Texto de apoio:
-----

Sabe com quem somos parecidos?

Não sou um admirador de Sigmund Freud, mas preciso concordar com sua teoria sobre a primeira infância. Ele tinha razão. Os primeiros anos de vida de uma criança e as influências que ela sofre formarão a base de sua personalidade.

 

Concordo plenamente. Afinal, é só olhar para minha história e atestar este fato.

 

Tudo que vi, ouvi e senti colaborou para a formação dos meus trejeitos e manias. Desde os meus pais aos amigos da minha irmã. Todos colaboraram para a formação de quem eu sou.

 

Apesar disso ninguém, absolutamente ninguém contribuiu mais para a edificação do intrínseco do meu ser quanto alguns personagens da cultura pop. A admiração que tinha sobre eles fez com que absorvesse inúmeras características que forjaram meu eu.

 

Sabe aquela velha frase:

 

- Quando crescer vou ser igual ao...

 

Cada um de nós tem seus preferidos. Todos já escolhemos alguém para admirar e se inspirar. O tempo pode passar, mas esta prática não termina. Apenas perde o impacto da época de criança.

 

Quando menino eu levava à sério as influências que escolhia. Nunca meus ídolos foram destrutivos para minha educação. Pelo contrário, colaboravam com ela.

 

Sempre escolhia os heróis. Não porque eles ficavam com as mocinhas no final. Mas pela força que os motivava. Não era conveniência ou admiração. As personalidades que inspiraram minha infância faziam o que faziam simplesmente porque era o certo a se fazer.

 

Quem eram eles? O Robocop, o Homem-Aranha e o Danrlei, ex-goleiro do Grêmio.

-----

Material fornecido:
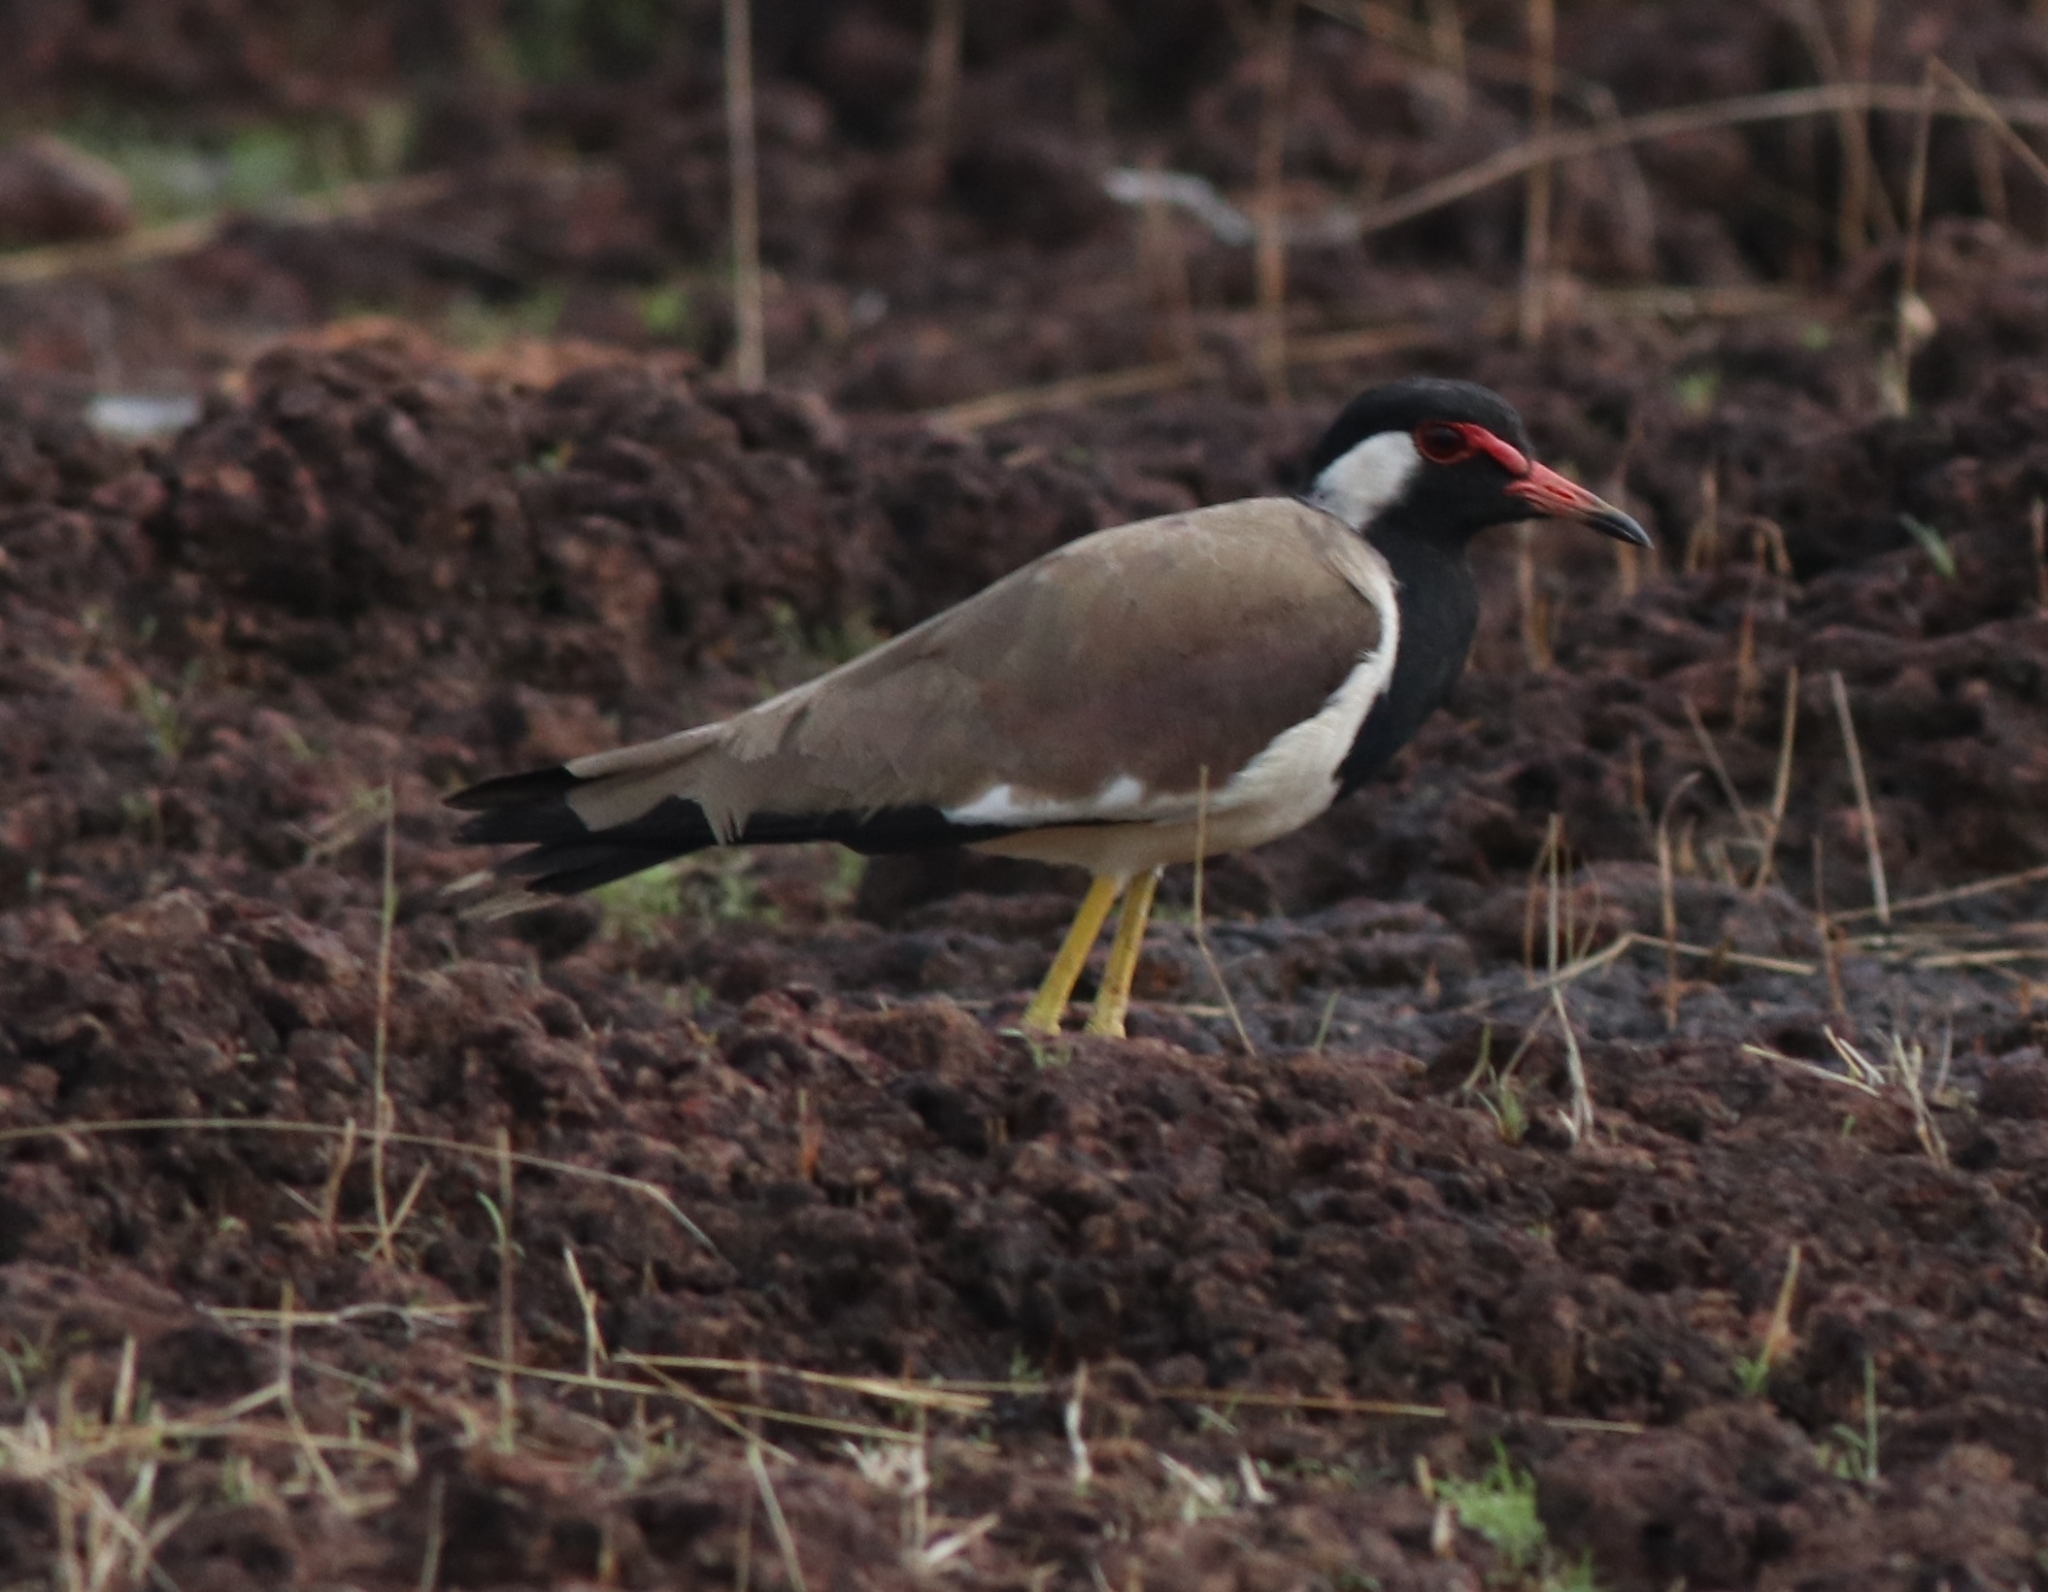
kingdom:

-----

Exercícios propostos:
A - Transcreva o trecho do texto sobre as influências da infância que começa nas palavras "Quando menino eu" e termina logo depois de "colaboravam com ela.".
B - Prossiga o texto sobre as influências da infância a partir do ponto em que ele termina.

Exercícios resolvidos:
A -
Quando menino eu levava à sério as influências que escolhia. Nunca meus ídolos foram destrutivos para minha educação. Pelo contrário, colaboravam com ela.

B -
 

Cresci assistindo o filme do Robocop. Eu não sabia ler, o filme era legendado e o VHS não saia do vídeo cassete. A luta de Murphy para resgatar sua humanidade sempre me motivou a ser quem eu realmente era.

 

O Homem-Aranha foi o alívio da dura realidade que sempre vivi. Quando nasci meu pai tinha 41 anos, minha mãe 39 e minhas irmãs 18 e 12 respectivamente. Sempre fui solitário, impopular e um fracasso entre as meninas. Ver um garoto que sofria das mesmas coisas que eu, mas podia vestir uma fantasia e ser alguém melhor do que todos os que o ridicularizavam era (e ainda é) uma fonte de inspiração.

 

O Danrlei não foi apenas meu ídolo, mas o de uma geração.  Alguém que era apaixonado ao ponto de brigar por uma causa. Vê-lo jogar era como assistir a um homem defendendo a honra de sua esposa, devido à entrega e sacrifício com que se apresentava. É por causa dele que não sei fazer nada além de ser goleiro.

 

Aposto que enquanto lia estas palavras você também lembrou algumas pessoas que lhe inspiraram. Não quero ser inconveniente, mas preciso lhe dizer algo: você também não é parecido com nenhuma delas. Não se preocupe, eu também não sou parecido com os que admirava.

 

Eu não sei girar uma arma com o dedo indicador; não sei escalar paredes; não me tornei jogador de futebol. Eu não sirvo à confiança publica; eu não uso minhas habilidades com o máximo de responsabilidade; não salvo uma nação da derrota. Desculpe meu pessimismo, mas creio que você também não.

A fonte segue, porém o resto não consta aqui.